Baerbock und Habeck formulieren nicht nur unmissverständlich ihren Machtanspruch. Sie fordern zugleich mehr Verständnis für diejenigen, die Angst vor einem sozial-ökologischen Wandel haben. „Veränderung, Innovation und Bewegung sind nicht für alle eine Verheißung, sondern für viele auch eine Zumutung“, sagt Baerbock.

Je „fragiler“ und „verletzter“ das Leben sei, desto stärker würden Veränderungen als „Bedrohung“ empfunden, sagt Habeck. „Mit unserem großen Anspruch muten wir auch anderen etwas zu.“

Es ist eine Botschaft, die sich auch an die Grünen-Kritiker aus der Klimabewegung „Fridays for Future“ richtet, denen die Partei nicht mehr radikal genug ist.

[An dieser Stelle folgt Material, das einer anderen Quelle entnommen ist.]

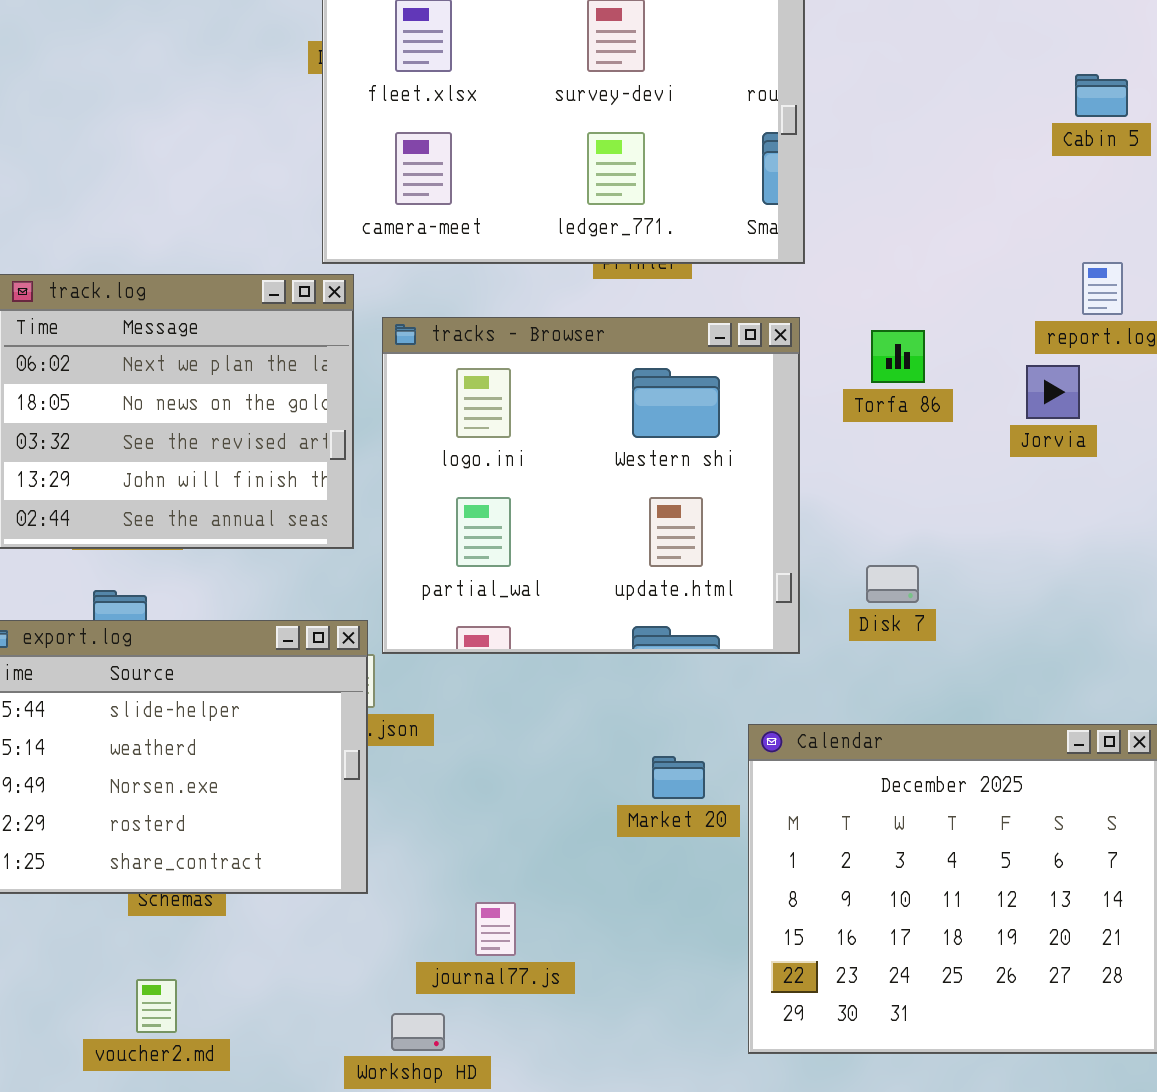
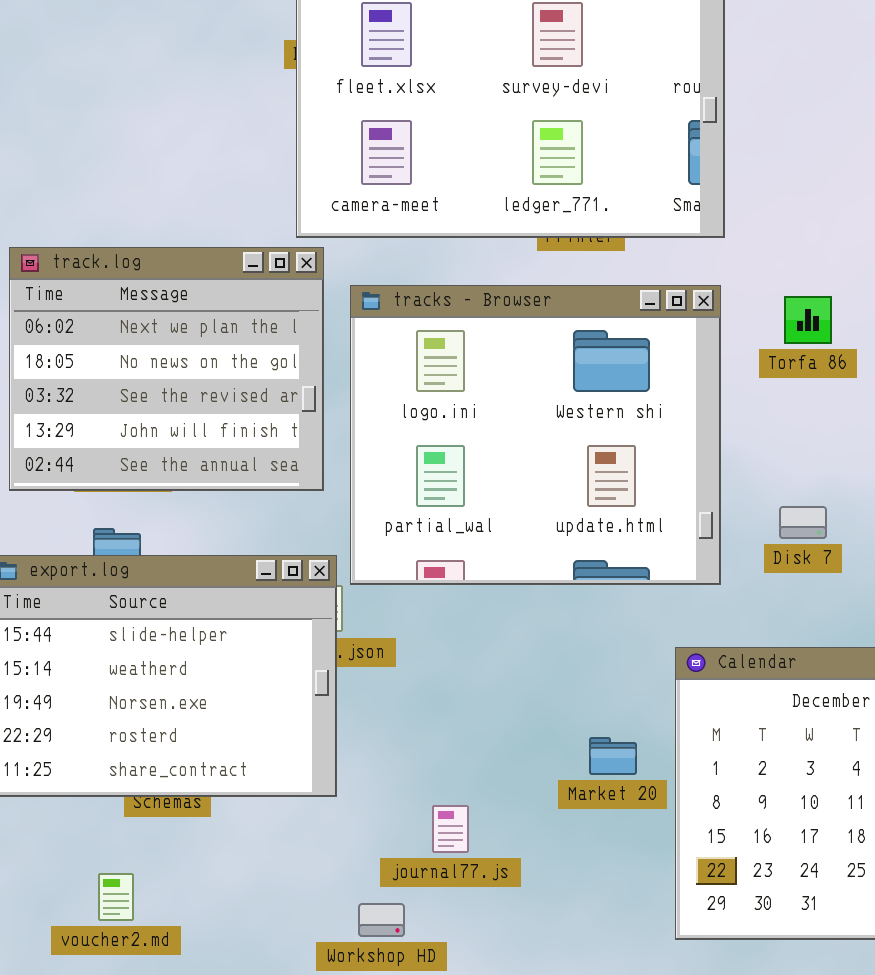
Market 20: [652,756,705,799] -> [589,737,637,775], moved
voucher2.md: [136,979,177,1033] -> [98,873,134,921], moved

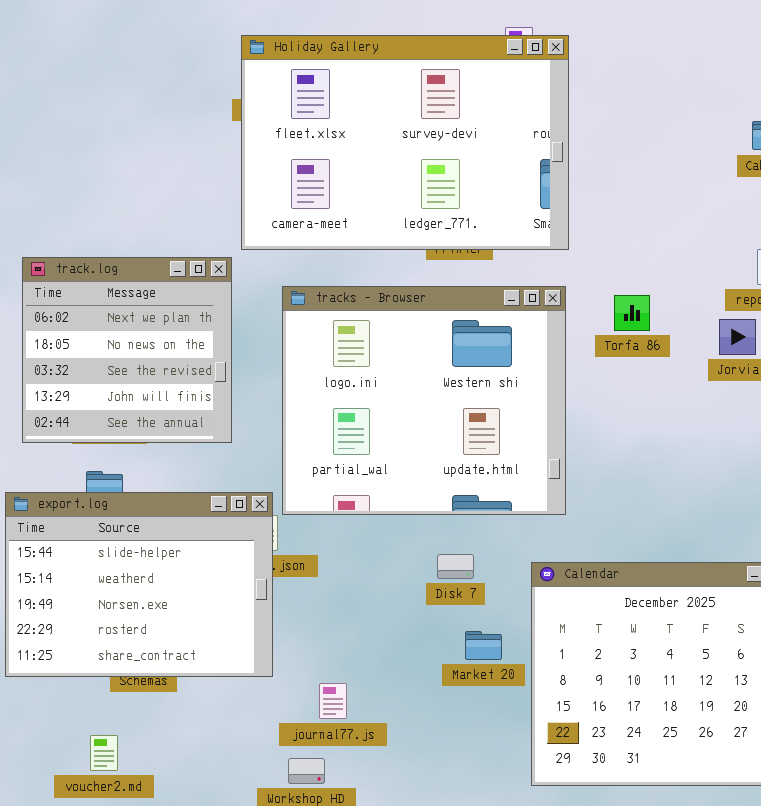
track.log: [9,247,324,491] -> [22,257,232,443], resized
Disk 7: [779,506,827,539] -> [437,554,474,579], moved
journal77.js: [432,805,469,853] -> [319,683,347,719], moved

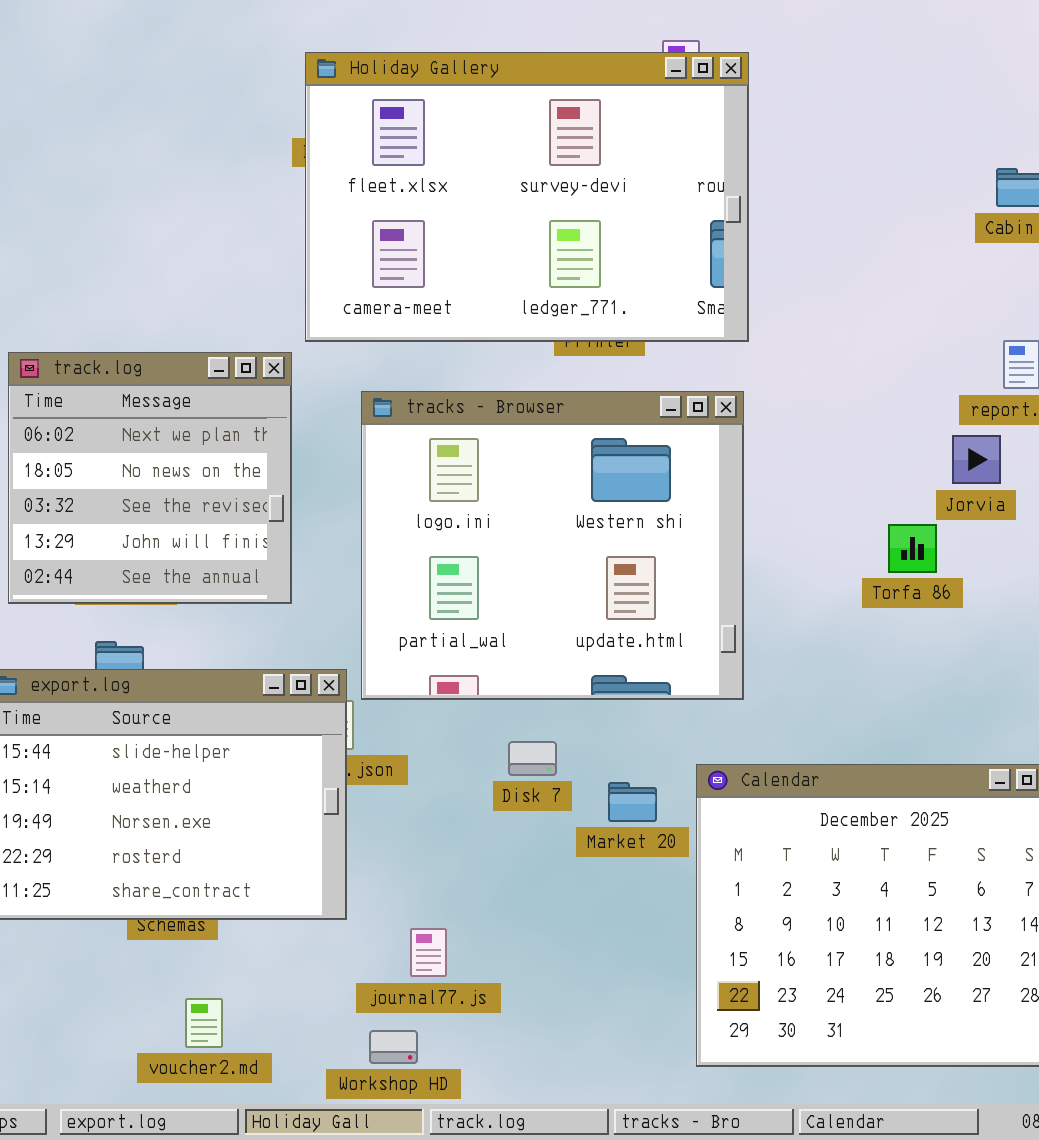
Torfa 86: [614,295,650,331] -> [888,524,937,573], moved
Disk 7: [437,554,474,579] -> [508,741,557,776], moved
Market 20: [465,631,502,660] -> [608,782,657,822], moved
voucher2.md: [90,735,118,771] -> [185,998,223,1048], moved

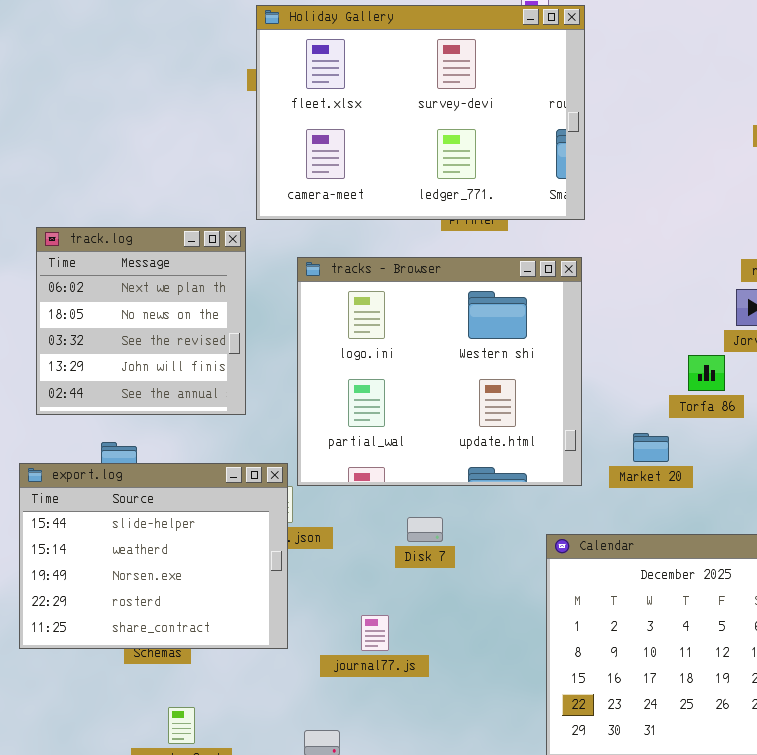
Market 20: [608,782,657,822] -> [633,433,669,462], moved
journal77.js: [410,928,447,977] -> [361,615,389,651], moved

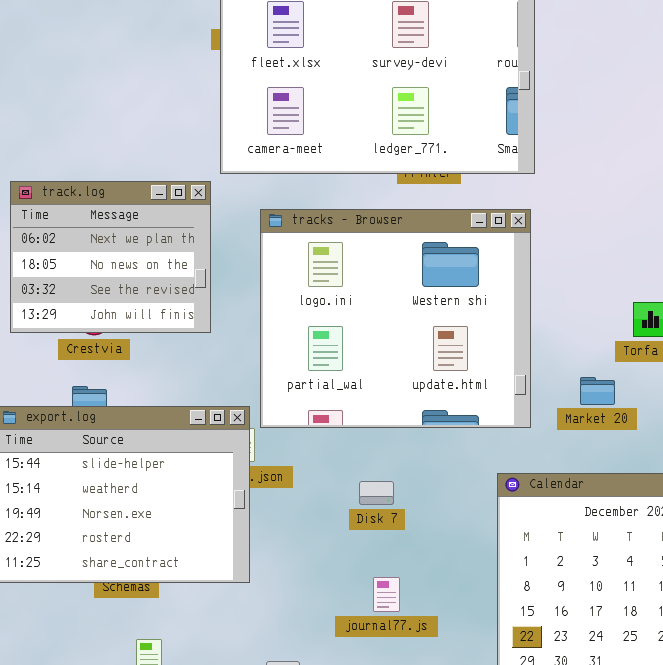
track.log: [36,227,246,415] -> [10,181,211,333], resized
Disk 7: [407,517,443,542] -> [359,481,394,505], moved
journal77.js: [361,615,389,651] -> [373,577,400,612], moved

Selbst wenn die Grünen bei der Bundestagswahl 20 oder 30 Prozent erreichen sollten, könnten sie nicht allein eine sozial-ökologische Marktwirtschaft bauen, sagt Baerbock.

Dazu brauche man in einer Demokratie Mehrheiten, eine grundsätzliche Akzeptanz und die Bereitschaft der Menschen mitzumachen. „Wenn wir die Erderhitzung eindämmen wollen, wenn wir sinnlosen Autobahnneubau hinter uns lassen wollen“, sagt Habeck, „dann stellen wir uns nicht über das Gesetz, dann schaffen wir die Mehrheiten, Gesetze zu ändern.“

Nächtlicher Kompromiss zum Klimaschutz

Wie radikal die Grünen beim Klimaschutz sein sollen – diese Frage war im Vorfeld auch in der Partei umstritten. Festgemacht hatte sich das am Umgang mit dem Pariser Klimaabkommen, in dem sich 195 Staaten verpflichtet haben, die Erderhitzung auf deutlich unter zwei Grad, möglichst auf 1,5 Grad zu begrenzen.

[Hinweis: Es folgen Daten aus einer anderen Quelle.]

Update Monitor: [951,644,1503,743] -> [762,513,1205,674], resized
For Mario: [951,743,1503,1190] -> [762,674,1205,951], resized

Einigen Grünen ging das Bekenntnis der Parteiführung zum Pariser Abkommen nicht weit genug, sie wollten die Marke von 1,5 Grad zur „Maßgabe der Politik“ machen. Doch Baerbock widerspricht gleich zu Beginn des Parteitags: „Am Pariser Vertrag zu rütteln – und sei es noch so gut gemeint, verhindert doch gerade, dass wir ihn gemeinsam endlich mit Leben füllen.“

Es hätte eine heikle Abstimmung für die Grünen-Spitze werden können, doch in nächtlichen Verhandlungen gelingt es, einen Kompromiss zu verhandeln. Es sei „notwendig, auf den 1,5 Grad-Pfad zu kommen“, heißt die Formulierung, mit der auch „Fridays for Future“-Aktivistin Luisa Neubauer gut leben kann, die ihre Partei sonst nicht mit Kritik verschont.

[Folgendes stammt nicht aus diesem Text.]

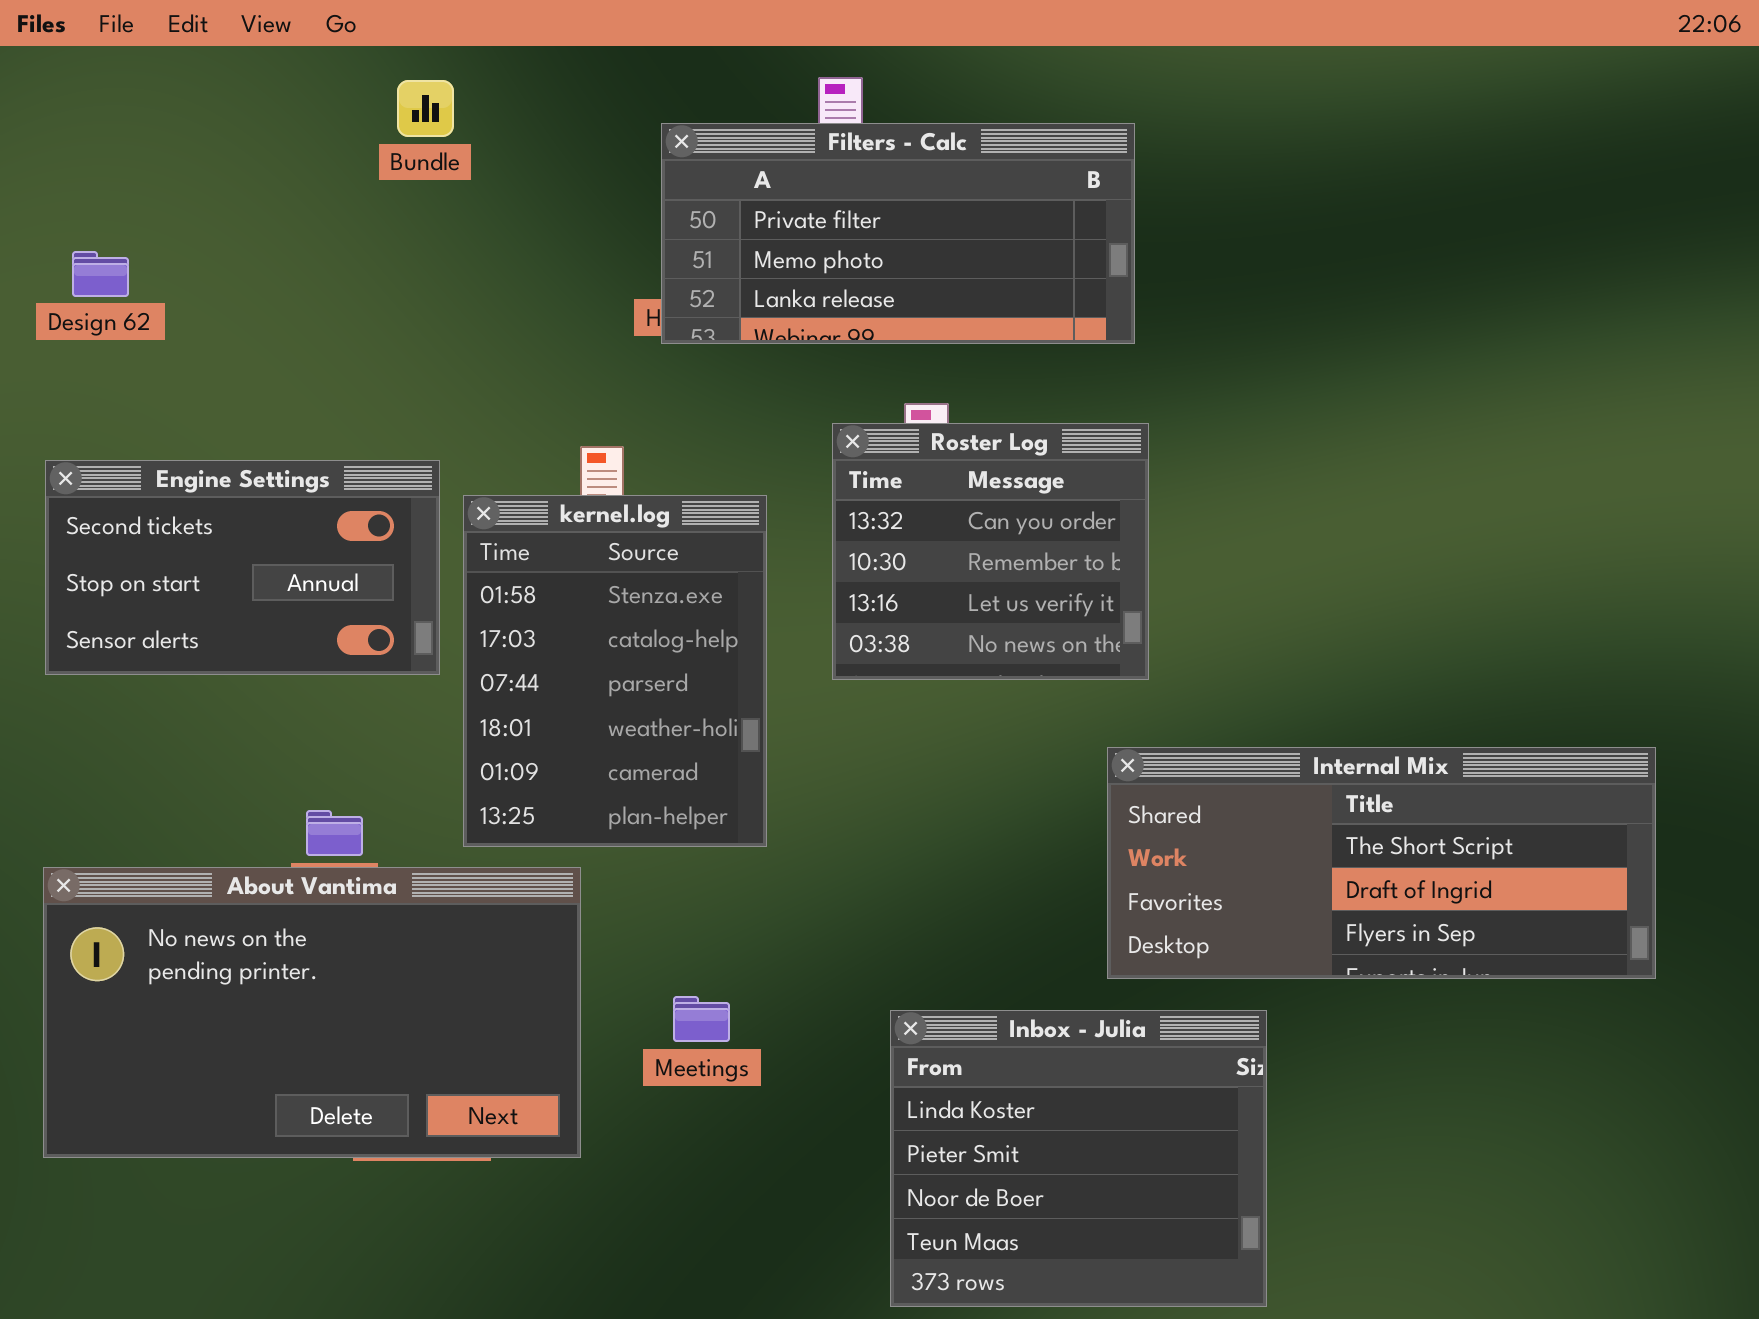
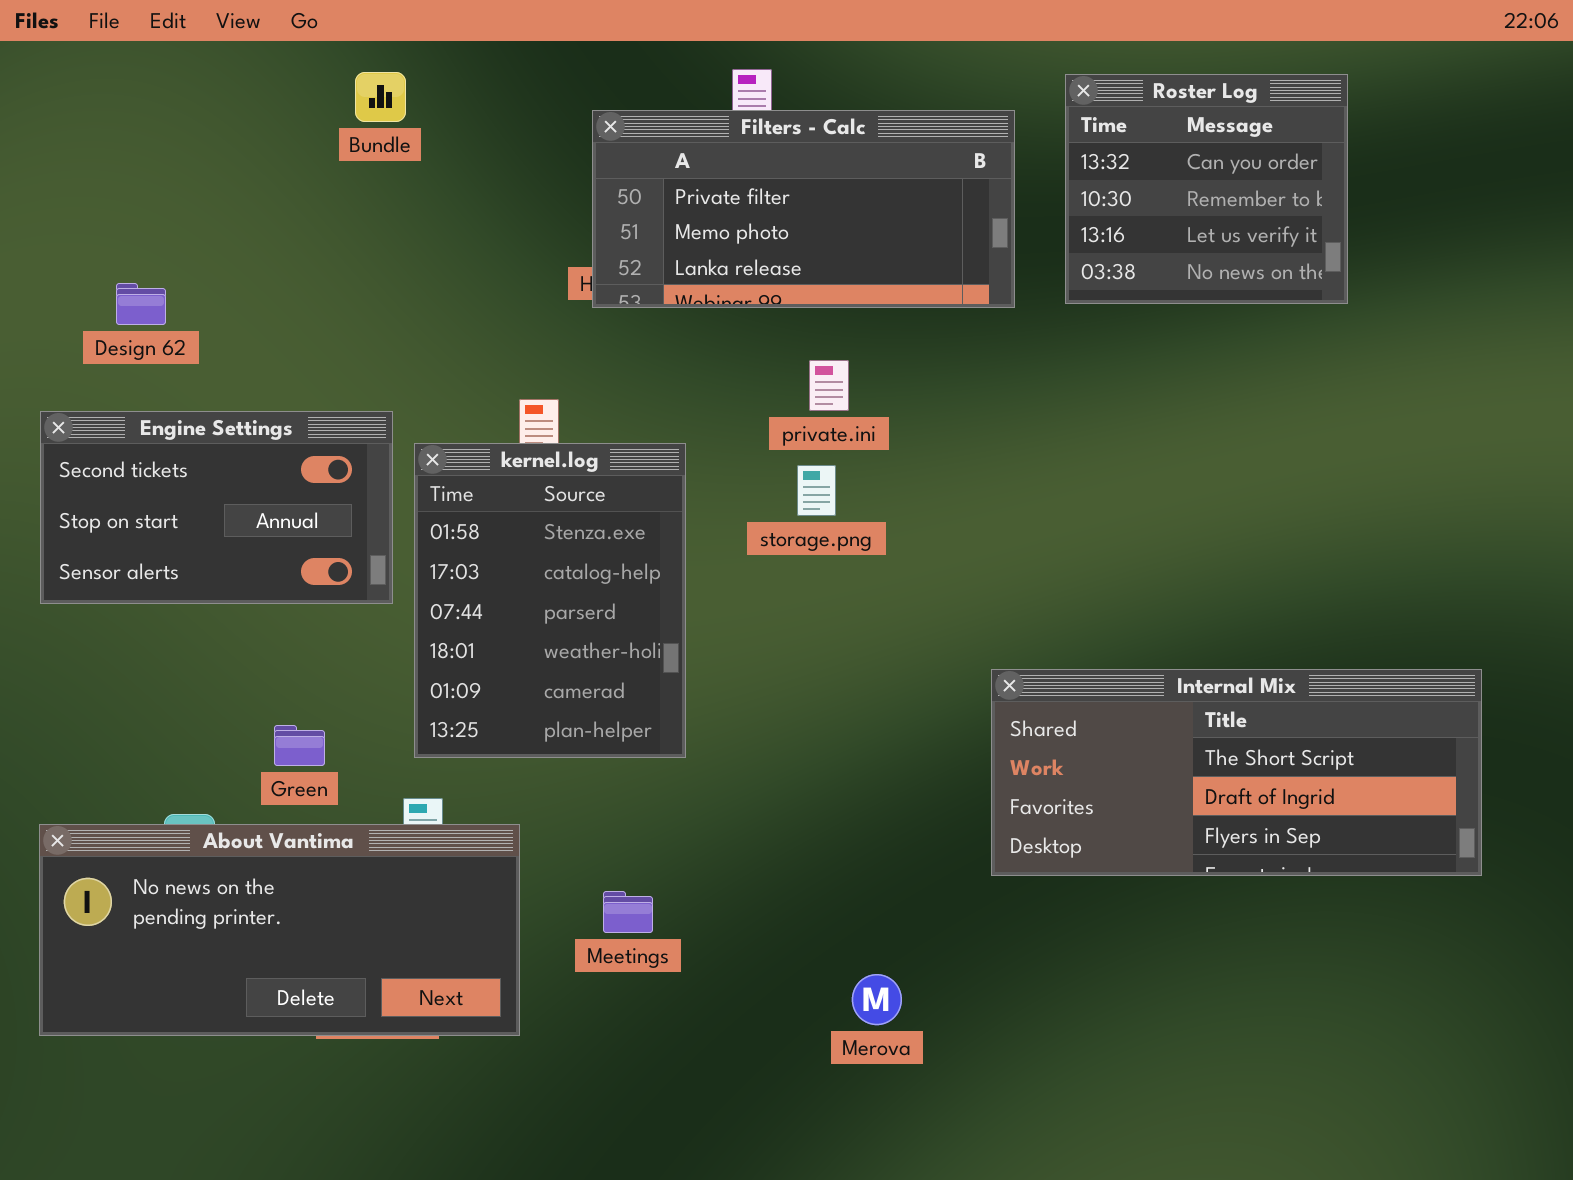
Design 62: [72,251,129,297] -> [116,283,166,325], moved
Roster Log: [832,423,1149,680] -> [1065,74,1348,304], moved
About Vantima: [43,867,581,1158] -> [39,824,520,1036], resized
Inbox - Julia: [890,1010,1267,1307] -> none, closed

Dass der Parteiführung stattdessen eine Niederlage bei der Frage drohen könnte, ob die Grünen sich für Volksentscheide auf Bundesebene aussprechen, sieht man dort mit einer gewissen Gelassenheit. Irgendein Ventil für die Delegierten braucht schließlich auch ein digitaler Parteitag.